Extracted records
<<<<
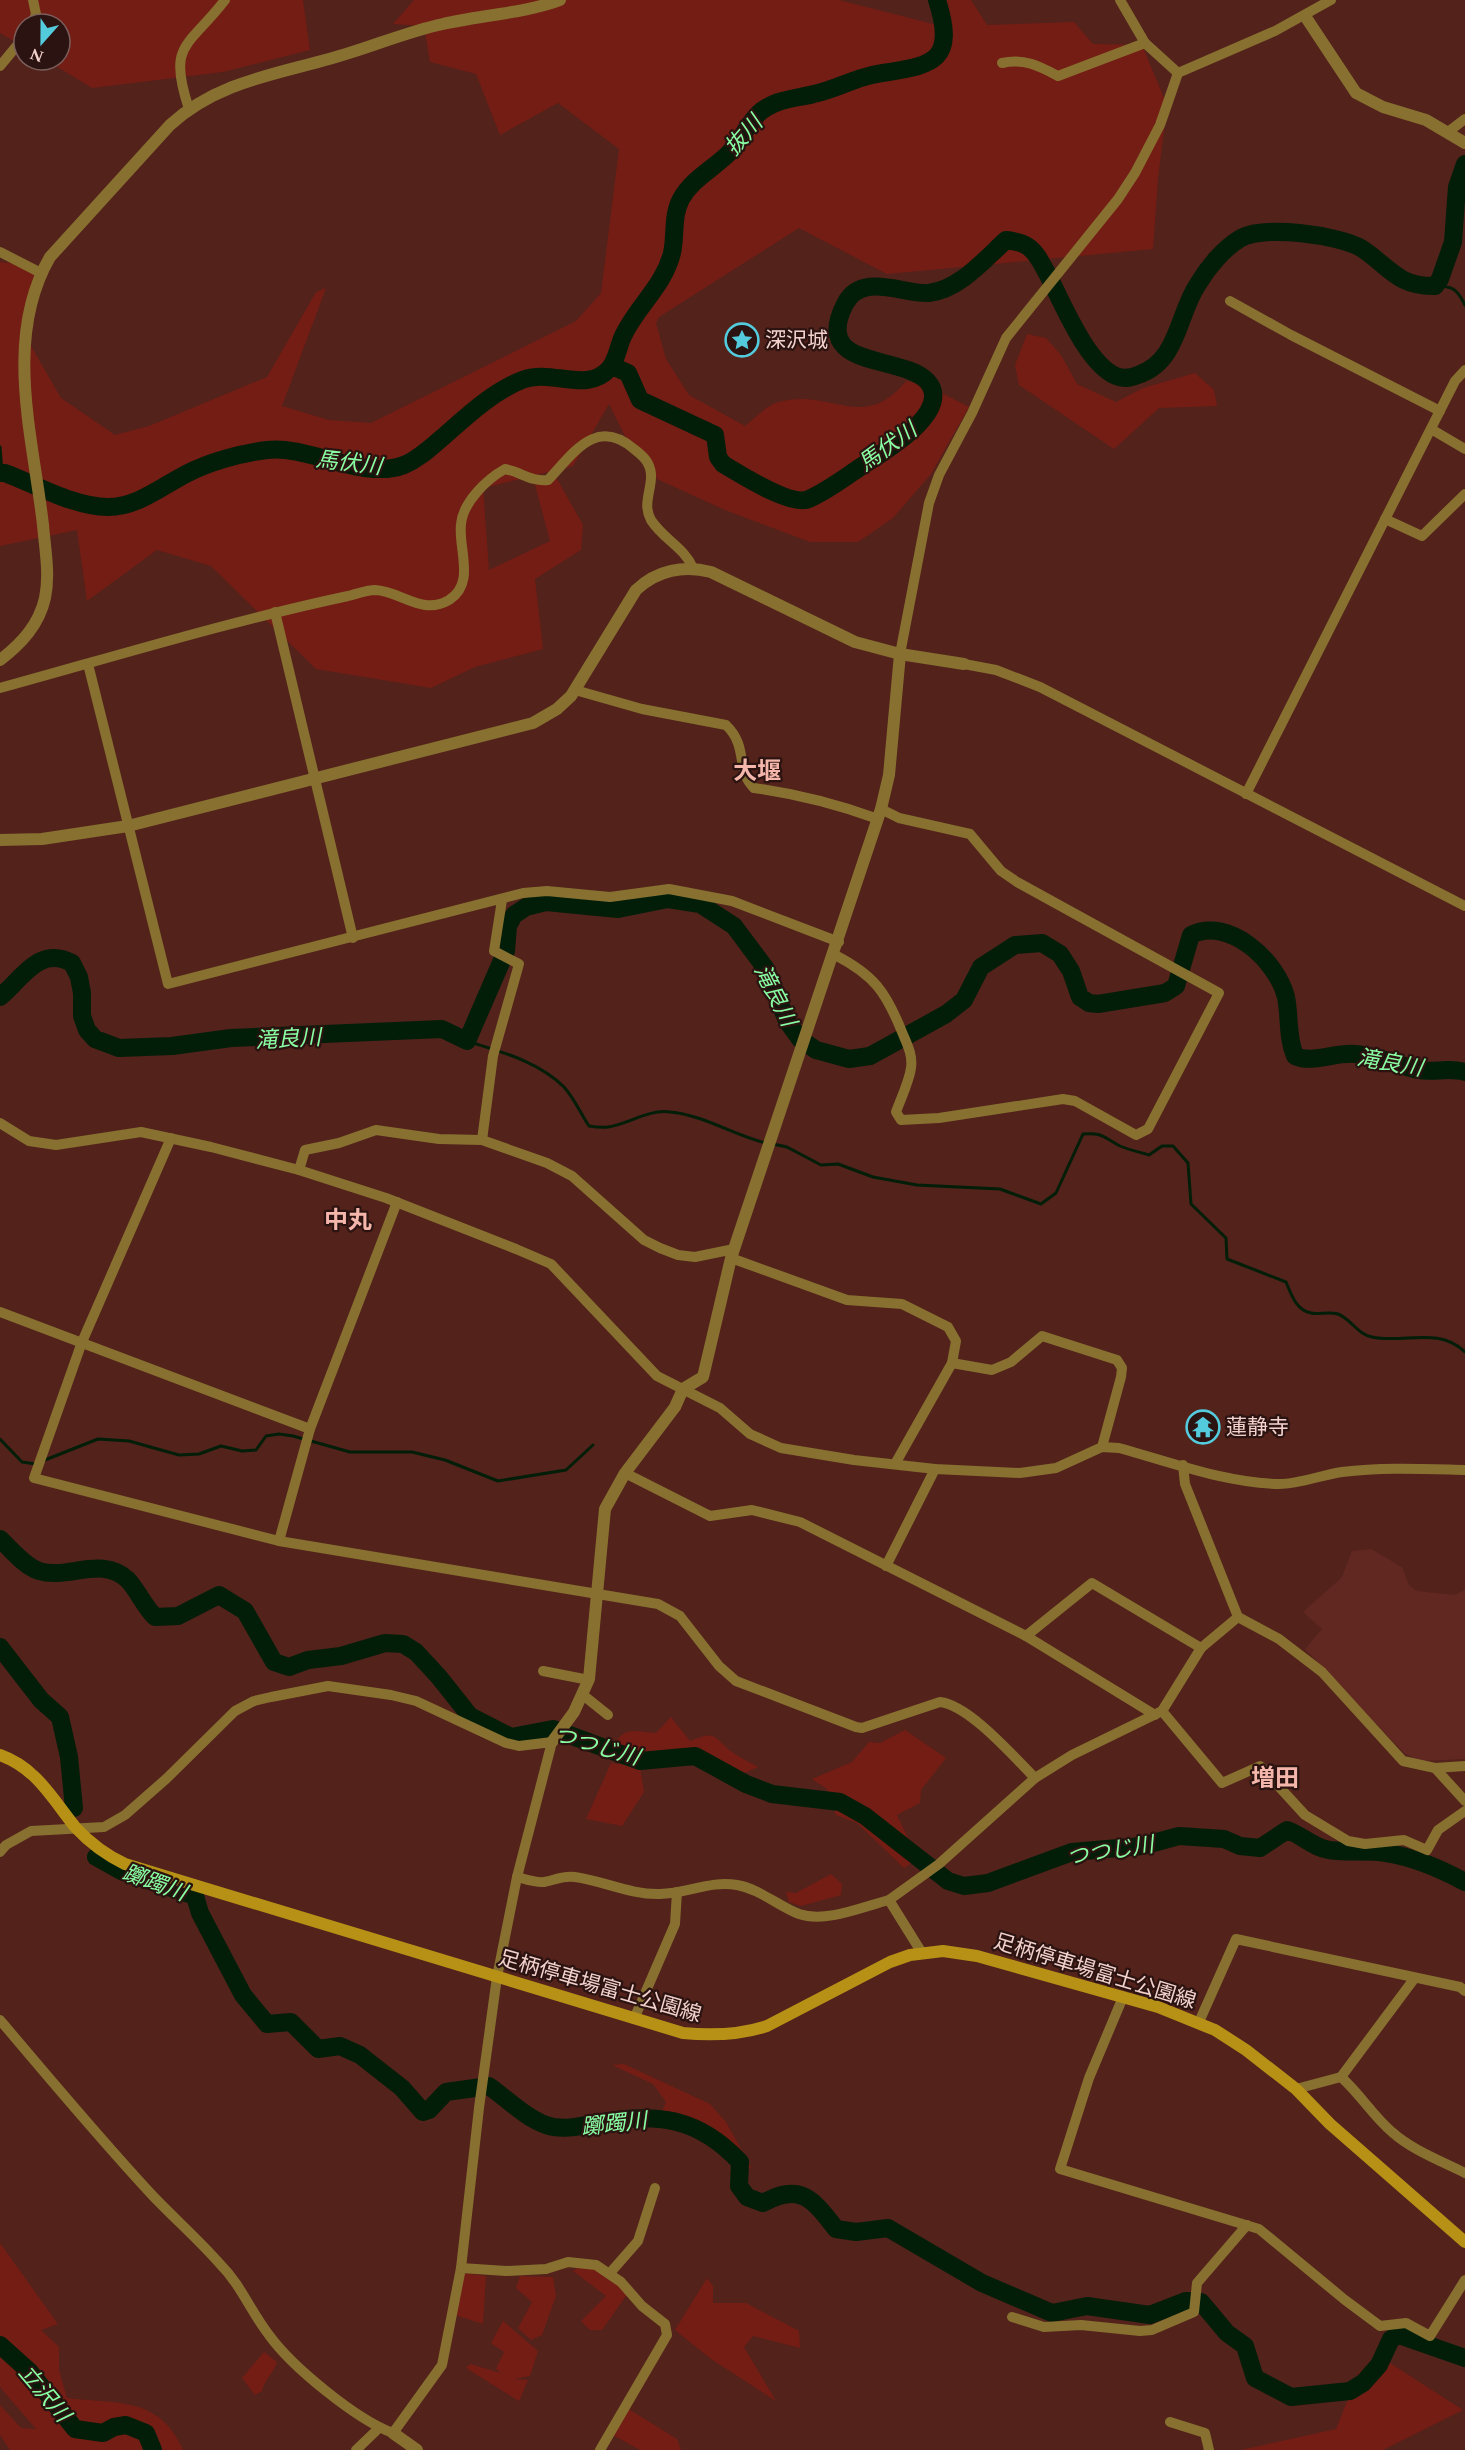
<svg xmlns="http://www.w3.org/2000/svg" width="1465" height="2450" viewBox="0 0 1465 2450" font-family="Spectral,'Noto Sans JP',serif">
	<style>
		.built { fill: #602820 }
		.green { fill: #741d15 }
		.lines { fill: none; stroke-linecap: round; stroke-linejoin: round }
		.stream { stroke: #021e09; stroke-width: 3 }
		.river { stroke: #021e09; stroke-width: 18 }
		.minor { stroke: #877030; stroke-width: 10 }
		.tertiary { stroke: #877030; stroke-width: 12 }
		.secondary { stroke: #b69116; stroke-width: 12 }
		.labels { text-anchor: middle; stroke-width: 4.5; stroke-linejoin: round; paint-order: stroke }
		.poi-label { font-size: 21px; fill: #f3d2cd; stroke: #2a1310; text-anchor: start }
		.street-label { font-size: 21px; fill: #f3d2cd; stroke: #2a1310 }
		.water-label { font-size: 22px; font-style: italic; fill: #89ffa4; stroke: #2a1310 }
		.quarter-label { font-size: 24px; font-weight: bold; fill: #f4b6ab; stroke: #2a1310 }
	</style>
	<rect width="100%" height="100%" fill="#52221b"/>
	<!-- built -->
	<path class="built" d="M1371 1549 1402 1567 1409 1585 1417 1591 1454 1595 1465 1590V1759L1420 1761 1404 1753 1305 1649 1322 1629 1303 1612 1342 1577 1352 1551Z"/>
	<!-- green -->
	<g class="green">
		<path d="M0 0H303L310 50 223 72 92 88 46 60H60V24H24V47L0 33Z"/>
		<path d="M414 0H839L941 26 936 0H971L987 25 1074 22 1093 44 1142 45 1167 105 1158 178 1153 249 887 274 799 228 659 317 656 323 666 359 689 395 745 426C754 419 767 405 778 402 831 387 863 434 906 381L930 387 969 407 931 474 893 518 858 542H810L725 510 657 479 629 444 609 404 573 466 483 488 489 570 550 541 534 481 556 477 583 525 581 550 535 579 543 649 475 667 431 688 316 669 211 566 157 550 87 601 77 530 0 546V262L38 266 24 334 61 398 115 435 149 426 267 377 316 292 326 288 282 406 329 420 371 423 576 321 601 293 619 149 558 103 500 135 476 74 430 62 424 26 393 24Z"/>
		<path d="M1027 334 1046 338 1061 355 1077 384 1116 402 1143 388 1195 373 1214 390 1217 406 1159 408 1114 449 1019 385 1015 365Z"/>
		<path d="M671 1717 690 1741C717 1730 712 1736 732 1752 740 1758 750 1762 758 1767L742 1774 680 1759 644 1763 614 1746C624 1725 636 1732 656 1733Z"/>
		<path d="M905 1730 946 1758 921 1790 920 1803 897 1815 908 1838 927 1853 904 1868 857 1823 836 1815 827 1789 812 1779 852 1762 869 1742 880 1743Z"/>
		<path d="M611 1763 640 1767 644 1792 622 1826 586 1819Z"/>
		<path d="M831 1874 842 1884 841 1895 801 1906 789 1902 786 1892 796 1893Z"/>
		<path d="M624 2064 710 2104 726 2122 752 2169 662 2112 666 2102 653 2084 612 2065Z"/>
		<path d="M0 2243 58 2324 41 2330 59 2347V2370L67 2398C116 2404 160 2396 183 2450H10L0 2435V2405L21 2428 36 2429 0 2387Z"/>
		<path d="M586 2263 628 2293 602 2330H590L581 2321 606 2296 573 2271Z"/>
		<path d="M463 2273 486 2276 483 2324 455 2315Z"/>
		<path d="M520 2276 553 2277 556 2296 542 2335 531 2340 518 2328 532 2302 516 2288Z"/>
		<path d="M707 2278 713 2286V2303H746L799 2331 800 2348 753 2336 744 2347 776 2401 711 2359 675 2330Z"/>
		<path d="M503 2321 538 2351 530 2376 514 2379 528 2380 519 2401 466 2368 470 2364 501 2373 496 2369 504 2352 491 2343Z"/>
		<path d="M264 2352 277 2362C273 2374 265 2379 262 2391L255 2395 242 2378Z"/>
		<path d="M1382 2358 1463 2410 1383 2450H1241L1336 2429 1359 2372Z"/>
		<path d="M627 2408 677 2439 681 2450H640L611 2434Z"/>
	</g>
	<g class="lines">
		<!-- stream -->
		<g class="stream">
			<path d="M1435 286C1453 286 1457 289 1465 305"/>
			<path d="M0 447 2 473"/>
			<path d="M467 1041C501 1052 538 1061 564 1087 574 1098 581 1114 589 1126 595 1127 602 1128 608 1127 629 1124 648 1109 670 1112 704 1115 733 1135 766 1143"/>
			<path d="M773 1144 787 1147 821 1165 838 1164 873 1177 917 1185 1000 1189 1041 1204 1056 1193 1083 1134C1103 1132 1104 1138 1120 1146 1129 1150 1140 1152 1149 1155L1162 1146H1173L1188 1163 1191 1204 1226 1238 1227 1259 1286 1282C1291 1294 1296 1310 1311 1313 1319 1315 1328 1311 1338 1314 1351 1319 1357 1334 1372 1337 1404 1344 1438 1326 1465 1352"/>
			<path d="M0 1439 22 1462 36 1464"/>
			<path d="M45 1460 98 1439 129 1441 179 1455 199 1454 221 1446 242 1451 256 1450 266 1436 279 1434 293 1436 350 1452H412L445 1460 498 1481 566 1470 593 1445"/>
		</g>
		<!-- river -->
		<g class="river">
			<path d="M612 366 628 373 640 400 715 435 718 457 723 464C740 474 791 507 809 499 827 491 843 479 859 468 878 455 956 412 927 381 901 354 811 370 845 304 862 271 904 295 929 293 960 289 984 260 1006 240 1014 241 1021 242 1027 246 1038 253 1042 265 1048 275 1062 302 1087 364 1116 376 1123 379 1131 378 1138 375 1179 361 1177 315 1198 284 1208 267 1224 248 1241 238 1265 225 1338 235 1361 248 1389 266 1397 287 1435 286L1440 279 1453 242 1457 187 1465 164"/>
			<path d="M0 473H5C37 485 74 507 108 507 137 507 161 487 186 474 209 462 241 453 267 450 309 445 363 481 404 465 419 459 431 447 443 437 467 416 492 392 522 380 552 368 586 394 609 369 617 360 618 347 623 336 637 306 664 286 672 253 676 235 672 216 681 199 692 179 713 169 729 153 740 142 747 125 758 114 774 99 794 99 814 94 834 90 853 79 872 75 926 65 959 68 937 0"/>
			<path d="M0 997C22 979 39 945 72 963L79 977 82 993V1016L87 1030 95 1039 119 1048 172 1046 231 1038 442 1029 467 1041 506 951 508 926 514 915 526 907 546 902 618 909 668 899 700 904 734 926 766 969 787 1021 800 1039 816 1050 849 1059 870 1056 946 1014 964 1000 981 967 1015 945 1042 943 1060 954 1071 971 1080 997 1089 1003 1098 1004 1165 993 1176 986 1191 935C1229 916 1277 961 1286 997 1290 1017 1287 1037 1295 1056 1312 1064 1335 1052 1355 1054 1376 1055 1398 1065 1418 1070 1434 1073 1449 1067 1465 1072"/>
			<path d="M0 1539C11 1549 24 1566 39 1571 68 1580 102 1555 128 1580 138 1591 144 1606 155 1617L178 1616 219 1595 245 1611 274 1662 289 1667 308 1660 341 1656 385 1643 403 1644 416 1652 439 1677 470 1716 511 1737 553 1729 640 1761 695 1756 746 1784 772 1794 840 1802 865 1816 948 1881 964 1886 988 1883 1072 1852 1142 1846 1179 1836 1224 1839 1240 1846 1260 1848 1287 1830C1302 1835 1314 1848 1329 1850 1348 1853 1367 1850 1386 1853 1413 1857 1441 1869 1465 1882"/>
			<path d="M0 1647 41 1700 60 1717 69 1757 74 1808"/>
			<path d="M96 1857 121 1871 195 1896 200 1913 243 1995 267 2024 291 2022 318 2049 340 2046 360 2055 402 2088 423 2112 429 2110 446 2092 489 2086C507 2099 526 2118 546 2125 562 2131 581 2126 597 2123 656 2112 698 2117 740 2162L739 2186 747 2197 763 2203C800 2182 813 2199 836 2229L856 2232 888 2228 982 2283 1052 2313 1087 2306 1150 2315 1186 2301 1201 2302 1227 2333 1245 2346 1255 2378 1291 2397 1350 2391 1363 2383 1379 2365 1391 2339 1399 2335 1465 2358"/>
			<path d="M0 2345 30 2372 75 2429 103 2433 114 2427 126 2425 146 2433 153 2450"/>
		</g>
		<!-- minor -->
		<g class="minor">
			<path d="M1120 0 1145 43 1178 73"/>
			<path d="M32 24 36 14 33 0"/>
			<path d="M1002 63C1024 58 1039 66 1058 76L1145 43"/>
			<path d="M0 66 24 37"/>
			<path d="M189 109C167 43 188 48 225 0"/>
			<path d="M1448 132 1465 119"/>
			<path d="M0 252 41 273"/>
			<path d="M1230 301 1291 335 1440 411"/>
			<path d="M1431 429 1465 449"/>
			<path d="M1385 519 1422 536 1465 494"/>
			<path d="M275 612 353 938"/>
			<path d="M900 654 929 503 939 475 972 413 1006 338 1118 199 1135 173 1160 125 1178 73 1275 31 1331 0"/>
			<path d="M88 664 168 984 523 893 547 891 610 897 669 889 732 901 839 942"/>
			<path d="M964 664 996 670 1040 687 1465 906"/>
			<path d="M0 688C116 656 231 621 348 596 356 594 367 590 375 590 401 591 422 616 449 600 476 583 458 549 461 524 463 502 487 479 505 469 521 472 531 482 548 480 573 454 596 416 634 449 643 456 650 462 651 474 652 490 642 504 651 520 663 539 684 547 693 568"/>
			<path d="M575 690 642 709 726 725C749 747 735 770 754 788 798 794 837 804 878 819"/>
			<path d="M1246 794 1455 381 1465 370"/>
			<path d="M835 955C874 975 886 992 902 1032 907 1044 913 1055 911 1068 909 1082 901 1098 896 1112L901 1120 939 1118 1063 1099 1075 1101 1136 1135 1148 1129 1219 993 1017 882 1001 871 970 834 899 818 881 809"/>
			<path d="M0 1123 29 1141 56 1145 141 1132 211 1147 299 1170 386 1198 516 1249 551 1264 657 1376 720 1408 750 1434 781 1448 854 1460 935 1469 1020 1473 1056 1468 1102 1447 1119 1448C1170 1462 1225 1483 1279 1484 1300 1484 1321 1475 1342 1472 1383 1467 1424 1469 1465 1470"/>
			<path d="M171 1138 82 1342 34 1478 279 1541 658 1604 680 1616 719 1666 736 1681 856 1727 862 1728 940 1702C969 1705 1014 1757 1035 1778"/>
			<path d="M482 1140 493 1056 519 964 494 951 502 900"/>
			<path d="M299 1170 305 1150 339 1143 376 1130 439 1139 482 1140 547 1163 572 1176 644 1240 660 1248 678 1255 695 1257 734 1249"/>
			<path d="M731 1258 847 1300 902 1304 948 1327 956 1341 952 1363"/>
			<path d="M0 1312 310 1429"/>
			<path d="M895 1464 952 1363 992 1370 1011 1362 1042 1336 1117 1360 1122 1368 1121 1377 1102 1447"/>
			<path d="M1183 1465 1185 1484 1238 1617 1279 1639 1322 1672 1403 1761 1435 1768 1465 1766"/>
			<path d="M625 1473 710 1516 752 1510 800 1522 1026 1636 1155 1715"/>
			<path d="M279 1541 310 1429 397 1202"/>
			<path d="M886 1566 935 1469"/>
			<path d="M1026 1636 1092 1583 1201 1648"/>
			<path d="M543 1671 589 1680"/>
			<path d="M583 1695 608 1715"/>
			<path d="M1162 1711 1222 1783 1260 1766 1305 1815 1348 1841 1365 1844 1404 1840 1427 1850 1438 1830 1465 1811"/>
			<path d="M1435 1768 1465 1801"/>
			<path d="M0 1852 6 1845 31 1831 104 1827 125 1815 166 1779 235 1711 254 1701 271 1697 328 1686 391 1695 416 1701 506 1743 519 1746 552 1742 517 1877 497 1977 479 2108 461 2268 442 2365 393 2433C357 2420 292 2367 269 2335 251 2312 241 2285 220 2264 199 2240 175 2219 153 2196 100 2139 50 2079 0 2020"/>
			<path d="M517 1877C525 1879 536 1883 544 1882 556 1880 563 1875 575 1877 604 1881 631 1895 660 1894 686 1894 711 1880 737 1885 760 1889 778 1906 799 1914 826 1923 862 1907 889 1900"/>
			<path d="M922 1953 889 1900 939 1864 1035 1778 1072 1755 1162 1711 1201 1648 1238 1617"/>
			<path d="M1123 1997 1089 2078 1060 2169 1259 2229 1345 2300 1380 2326 1406 2323 1430 2336 1465 2280"/>
			<path d="M634 2019 675 1924 677 1892"/>
			<path d="M1199 2022 1236 1939 1460 1987 1465 1991"/>
			<path d="M1341 2077 1414 1979"/>
			<path d="M1296 2089 1341 2077C1361 2095 1373 2116 1392 2132 1412 2150 1441 2161 1465 2173"/>
			<path d="M461 2268 506 2271 546 2269 568 2262 596 2265 621 2282 642 2306 665 2324 667 2335 600 2450"/>
			<path d="M610 2273 638 2241 655 2188"/>
			<path d="M1012 2317 1044 2327 1081 2325 1140 2331 1152 2330 1194 2312 1197 2283 1247 2225"/>
			<path d="M1170 2422 1205 2433 1209 2450"/>
			<path d="M356 2450 379 2428"/>
		</g>
		<!-- tertiary -->
		<g class="tertiary">
			<path d="M1305 16 1356 93 1383 107 1426 120 1465 143"/>
			<path d="M0 660C21 644 39 625 45 598 50 574 45 549 43 525 33 437 3 338 50 257L170 125C216 83 272 75 329 59 367 49 405 32 443 24 477 16 530 12 560 0"/>
			<path d="M0 840 42 839 128 826 533 723 557 709 571 696 636 590C657 570 684 565 711 572L855 642 900 654 964 664"/>
			<path d="M552 1742 574 1712 589 1679 605 1509 625 1473 675 1407 683 1389 703 1377 731 1258 881 809 889 775 900 654"/>
			<path d="M393 2433 417 2450"/>
		</g>
		<!-- secondary -->
		<path class="secondary" d="M0 1755C37 1768 53 1800 76 1828 90 1843 106 1855 125 1864L683 2033C713 2036 739 2035 767 2026L890 1962 910 1955 943 1951 977 1956 1158 2007 1215 2030 1246 2050 1296 2089 1330 2124 1465 2242"/>
	</g>
	<!-- icons -->
	<defs>
		<symbol id="sight-ring" viewBox="-11 -11 22 22"><circle r="9.5" fill="#2a1310" stroke="#54cadd" stroke-width="1.5"/><path d="M0-6L1.8-2.2L6-1.7L2.9 1.2L3.7 5.4L0 3.3L-3.7 5.4L-2.9 1.2L-6-1.7L-1.8-2.2Z" fill="#54cadd"/></symbol>
		<symbol id="temple-ring" viewBox="-11 -11 22 22"><circle r="9.5" fill="#2a1310" stroke="#54cadd" stroke-width="1.5"/><path d="M0-6L5-2H3V0L6.5 2.5H4V6H1.5V3h-3V6H-4V2.5H-6.5L-3 0V-2H-5Z" fill="#54cadd"/></symbol>
	</defs>
	<g fill-rule="evenodd">
		<use href="#sight-ring" x="723" y="321" width="38" height="38"/>
		<use href="#temple-ring" x="1184" y="1408" width="38" height="38"/>
	</g>
	<g class="labels">
		<!-- poi labels -->
		<g class="poi-label">
			<text x="765" y="347">深沢城</text>
			<text x="1226" y="1434">蓮静寺</text>
		</g>
		<!-- street labels -->
		<g class="street-label">
			<text transform="translate(1095 1971) rotate(17)" y="7">足柄停車場富士公園線</text>
			<text transform="translate(600 1986) rotate(16)" y="7">足柄停車場富士公園線</text>
		</g>
		<!-- water labels -->
		<g class="water-label">
			<text transform="translate(743 135) rotate(-49)" y="8">抜川</text>
			<text transform="translate(887 446) rotate(-36)" y="8">馬伏川</text>
			<text transform="translate(349 462) rotate(7)" y="8">馬伏川</text>
			<text transform="translate(776 995) rotate(63)" y="8">滝良川</text>
			<text transform="translate(288 1038) rotate(-3)" y="8">滝良川</text>
			<text transform="translate(1390 1062) rotate(10)" y="8">滝良川</text>
			<text transform="translate(597 1745) rotate(16)" y="8">つつじ川</text>
			<text transform="translate(1110 1850) rotate(-9)" y="8">つつじ川</text>
			<text transform="translate(155 1882) rotate(20)" y="8">躑躅川</text>
			<text transform="translate(614 2123) rotate(-6)" y="8">躑躅川</text>
			<text transform="translate(45 2393) rotate(50)" y="8">立沢川</text>
		</g>
		<!-- quarter labels -->
		<g class="quarter-label">
			<text x="757" y="779">大堰</text>
			<text x="348" y="1228">中丸</text>
			<text x="1275" y="1786">増田</text>
		</g>
	</g>
	<!-- north arrow -->
	<g transform="translate(42 42) rotate(201)"><circle r="28" fill="#2a1310" stroke="#7a5f5c" stroke-width="1.5"/>
	<path d="M0-4.5L10 22L0 15L-10 22Z" fill="#54cadd"/>
	<text y="-9" font-size="16" font-weight="bold" text-anchor="middle" fill="#f3d2cd">N</text>
	</g>
</svg>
>>>>
An exact copy of the lines above, from the one containing "<!-- green -->" down to the one containing "286C1453 286 1457" and including both, is the whole answer; retype it and nothing else.

	<!-- green -->
	<g class="green">
		<path d="M0 0H303L310 50 223 72 92 88 46 60H60V24H24V47L0 33Z"/>
		<path d="M414 0H839L941 26 936 0H971L987 25 1074 22 1093 44 1142 45 1167 105 1158 178 1153 249 887 274 799 228 659 317 656 323 666 359 689 395 745 426C754 419 767 405 778 402 831 387 863 434 906 381L930 387 969 407 931 474 893 518 858 542H810L725 510 657 479 629 444 609 404 573 466 483 488 489 570 550 541 534 481 556 477 583 525 581 550 535 579 543 649 475 667 431 688 316 669 211 566 157 550 87 601 77 530 0 546V262L38 266 24 334 61 398 115 435 149 426 267 377 316 292 326 288 282 406 329 420 371 423 576 321 601 293 619 149 558 103 500 135 476 74 430 62 424 26 393 24Z"/>
		<path d="M1027 334 1046 338 1061 355 1077 384 1116 402 1143 388 1195 373 1214 390 1217 406 1159 408 1114 449 1019 385 1015 365Z"/>
		<path d="M671 1717 690 1741C717 1730 712 1736 732 1752 740 1758 750 1762 758 1767L742 1774 680 1759 644 1763 614 1746C624 1725 636 1732 656 1733Z"/>
		<path d="M905 1730 946 1758 921 1790 920 1803 897 1815 908 1838 927 1853 904 1868 857 1823 836 1815 827 1789 812 1779 852 1762 869 1742 880 1743Z"/>
		<path d="M611 1763 640 1767 644 1792 622 1826 586 1819Z"/>
		<path d="M831 1874 842 1884 841 1895 801 1906 789 1902 786 1892 796 1893Z"/>
		<path d="M624 2064 710 2104 726 2122 752 2169 662 2112 666 2102 653 2084 612 2065Z"/>
		<path d="M0 2243 58 2324 41 2330 59 2347V2370L67 2398C116 2404 160 2396 183 2450H10L0 2435V2405L21 2428 36 2429 0 2387Z"/>
		<path d="M586 2263 628 2293 602 2330H590L581 2321 606 2296 573 2271Z"/>
		<path d="M463 2273 486 2276 483 2324 455 2315Z"/>
		<path d="M520 2276 553 2277 556 2296 542 2335 531 2340 518 2328 532 2302 516 2288Z"/>
		<path d="M707 2278 713 2286V2303H746L799 2331 800 2348 753 2336 744 2347 776 2401 711 2359 675 2330Z"/>
		<path d="M503 2321 538 2351 530 2376 514 2379 528 2380 519 2401 466 2368 470 2364 501 2373 496 2369 504 2352 491 2343Z"/>
		<path d="M264 2352 277 2362C273 2374 265 2379 262 2391L255 2395 242 2378Z"/>
		<path d="M1382 2358 1463 2410 1383 2450H1241L1336 2429 1359 2372Z"/>
		<path d="M627 2408 677 2439 681 2450H640L611 2434Z"/>
	</g>
	<g class="lines">
		<!-- stream -->
		<g class="stream">
			<path d="M1435 286C1453 286 1457 289 1465 305"/>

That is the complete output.